REQUIREMENTS: Count the lines in the records below that contain the string "scientific", treating uppercase and lowercase letters as different, and give only that number.

SUPPLIED MATERIAL:
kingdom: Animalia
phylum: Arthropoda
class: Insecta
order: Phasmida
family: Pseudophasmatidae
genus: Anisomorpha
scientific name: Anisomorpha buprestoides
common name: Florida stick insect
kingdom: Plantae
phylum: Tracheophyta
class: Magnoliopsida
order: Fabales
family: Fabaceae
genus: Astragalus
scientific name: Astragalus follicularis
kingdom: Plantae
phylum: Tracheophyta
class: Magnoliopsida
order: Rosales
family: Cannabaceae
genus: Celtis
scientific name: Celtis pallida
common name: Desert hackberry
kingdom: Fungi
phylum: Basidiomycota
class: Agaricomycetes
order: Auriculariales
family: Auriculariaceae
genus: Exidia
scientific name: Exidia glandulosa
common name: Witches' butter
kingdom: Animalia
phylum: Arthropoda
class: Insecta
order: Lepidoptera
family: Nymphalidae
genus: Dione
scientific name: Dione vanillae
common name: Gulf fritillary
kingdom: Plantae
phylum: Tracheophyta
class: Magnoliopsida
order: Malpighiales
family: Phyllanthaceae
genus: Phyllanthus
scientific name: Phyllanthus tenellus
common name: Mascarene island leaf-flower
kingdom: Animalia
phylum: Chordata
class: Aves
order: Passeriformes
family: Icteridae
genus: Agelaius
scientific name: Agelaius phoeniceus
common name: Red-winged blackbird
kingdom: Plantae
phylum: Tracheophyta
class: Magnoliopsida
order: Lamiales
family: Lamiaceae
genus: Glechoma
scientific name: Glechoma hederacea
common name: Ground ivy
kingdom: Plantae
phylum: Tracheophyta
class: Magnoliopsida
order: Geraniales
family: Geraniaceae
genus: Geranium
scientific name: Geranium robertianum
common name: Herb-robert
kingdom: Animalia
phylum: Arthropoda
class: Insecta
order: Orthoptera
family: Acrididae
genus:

RESPONSE TO THE EXERCISE: 9